Fittingly, Tranquilli played a role in the final term, kicking his sixth goal, as the home side went on to defeat West Coast by 37 points. It was an appropriate number given Tranquilli wore No.37 on his back as his 12 disposals and 6.2 on the scoreboard played a significant role in the victory.
He would say after the game: “I played the first game (of the season) and got dropped. My head dropped a bit, but it has come back now. We were just told to go at it, get respect back and really work for four quarters. And we did it.”
Tranquilli’s haul was rewarded on Brownlow Medal night, when he was allocated one vote just behind Gavin Crosisca (three votes) and Damian Monkhorst (two).
The performance entrenched him in the Collingwood senior for the remainder of the season. More goals followed, but nothing like the flood he had against the Eagles in his third game.
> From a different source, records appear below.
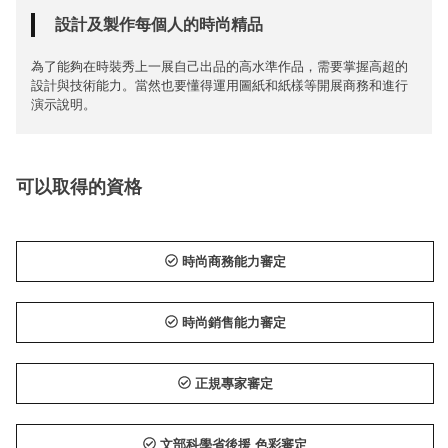
設計及製作每個人的時尚精品
為了能夠在時裝秀上一展自己出品的高水準作品，需要掌握高超的
設計與技術能力。當然也要懂得運用圖紙和紙樣等開展商務和進行
演示說明。
可以取得的資格
時尚商務能力審定
時尚銷售能力審定
正規專家審定
文部科學省後援 色彩審定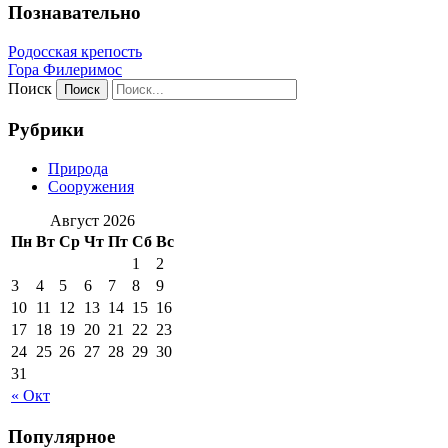
Познавательно
Родосская крепость
Гора Филеримос
Поиск
Рубрики
Природа
Сооружения
Август 2026
Пн
Вт
Ср
Чт
Пт
Сб
Вс
1
2
3
4
5
6
7
8
9
10
11
12
13
14
15
16
17
18
19
20
21
22
23
24
25
26
27
28
29
30
31
« Окт
Популярное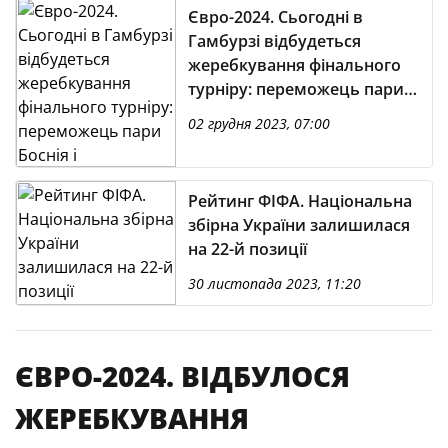
Євро-2024. Сьогодні в
Гамбурзі відбудеться
жеребкування фінального
турніру: переможець пари
Боснія і Герцеговина/
02 грудня 2023, 07:00
Україна — у четвертому
кошику
Рейтинг ФІФА. Національна
збірна України залишилася
на 22-й позиції
30 листопада 2023, 11:20
ЄВРО-2024. ВІДБУЛОСЯ
ЖЕРЕБКУВАННЯ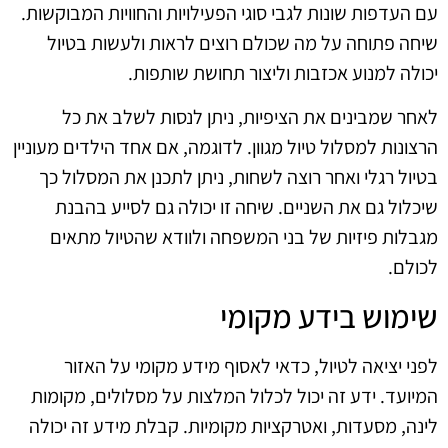
עם העדפות שונות לגבי סוגי הפעילויות והחוויות המבוקשות.
שיחה פתוחה על מה שכולם רוצים לראות ולעשות בטיול
יכולה למנוע אכזבות וליצור תחושת שותפות.
לאחר שמבינים את הציפיות, ניתן לנסות לשלב את כל
הרצונות למסלול טיול מגוון. לדוגמה, אם אחד הילדים מעוניין
בטיול רגלי ואחר רוצה לשחות, ניתן לתכנן את המסלול כך
שיכלול גם את השניים. שיחה זו יכולה גם לסייע בהבנת
מגבלות פיזיות של בני המשפחה ולוודא שהטיול מתאים
לכולם.
שימוש בידע מקומי
לפני יציאה לטיול, כדאי לאסוף מידע מקומי על האזור
המיועד. ידע זה יכול לכלול המלצות על מסלולים, מקומות
לינה, מסעדות, ואטרקציות מקומיות. קבלת מידע זה יכולה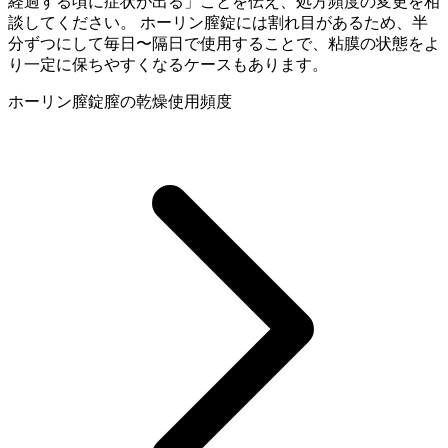
経過する頃に症状が出る」ことを伝え、処方頻度の変更を相
談してください。 ホーリン膣錠には割れ目があるため、半
分ずつにして毎日〜隔日で使用することで、粘膜の状態をよ
り一定に保ちやすくなるケースもあります。
ホーリン膣錠
膣の乾燥
使用頻度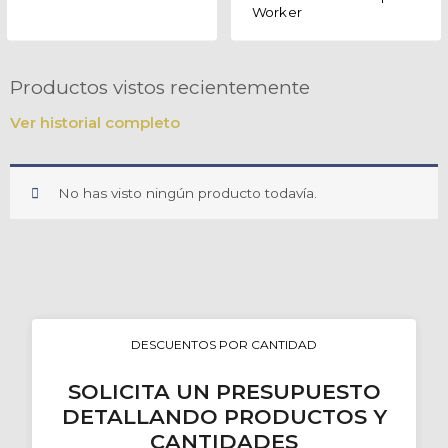
Worker
Productos vistos recientemente
Ver historial completo
No has visto ningún producto todavía.
DESCUENTOS POR CANTIDAD
SOLICITA UN PRESUPUESTO
DETALLANDO PRODUCTOS Y
CANTIDADES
He kicked three goals in each of the Round 15 and 16 games against Sydney and Fitzroy.
He retained his position in a final against West Coast later in the season – and kicked a goal – in what was a dramatic finish. With 10 seconds left, and with the Magpies trailing by two points, Gary Pert drove the ball long into the Collingwood forward line. Mick McGuane spilled a mark just before the final siren sounded. The Magpies’ season was over.
Injuries would dog Tranquilli in the years following his six-goal magic moment.
He broke his leg in an intraclub match in 1995, and then played only one senior match – his 12th and final one – against Carlton in Round 16. He had two disposals and did not kick a goal.
Then a series of hamstring injuries conspired against him. A training mishap in 1996 was summed up by new coach Tony Shaw: “he was one of our better players in the seconds last week, but now he has nicked another one (hamstring).”
He was delisted at the end of the 1996 season, aged only 24, which was “a kick in the guts” for a player whose career had shone so brightly for a briefest of moments.
Tranquilli spent the following preseason trying out for Essendon and also played an intraclub game with Sydney at Gosford, and another with Hawthorn. But he was overlooked in the draft and ended up at Box Hill.
He kept playing, and kept kicking goals. In 2000, he kicked eight goals in a Central Highlands Grand Final victory with Springbank, and followed it up with seven goals in another flag-win a year later. It was a far cry from the MCG, but he loved the “little things” experienced in playing at that level. Back then, the best afield player would often walk away with five-kilogram bag of potatoes as his reward.
He would eventually return to Marcellin as a player before taking on a number of coaching roles at different clubs over the years, including a stint assisting with the Vic Metro academy squads.
For all the good work he has done for the game – at all levels – Tranquilli will always be remembered for that brief strut upon the AFL stage when he set the MCG alight on a cool June mid-afternoon in 1994.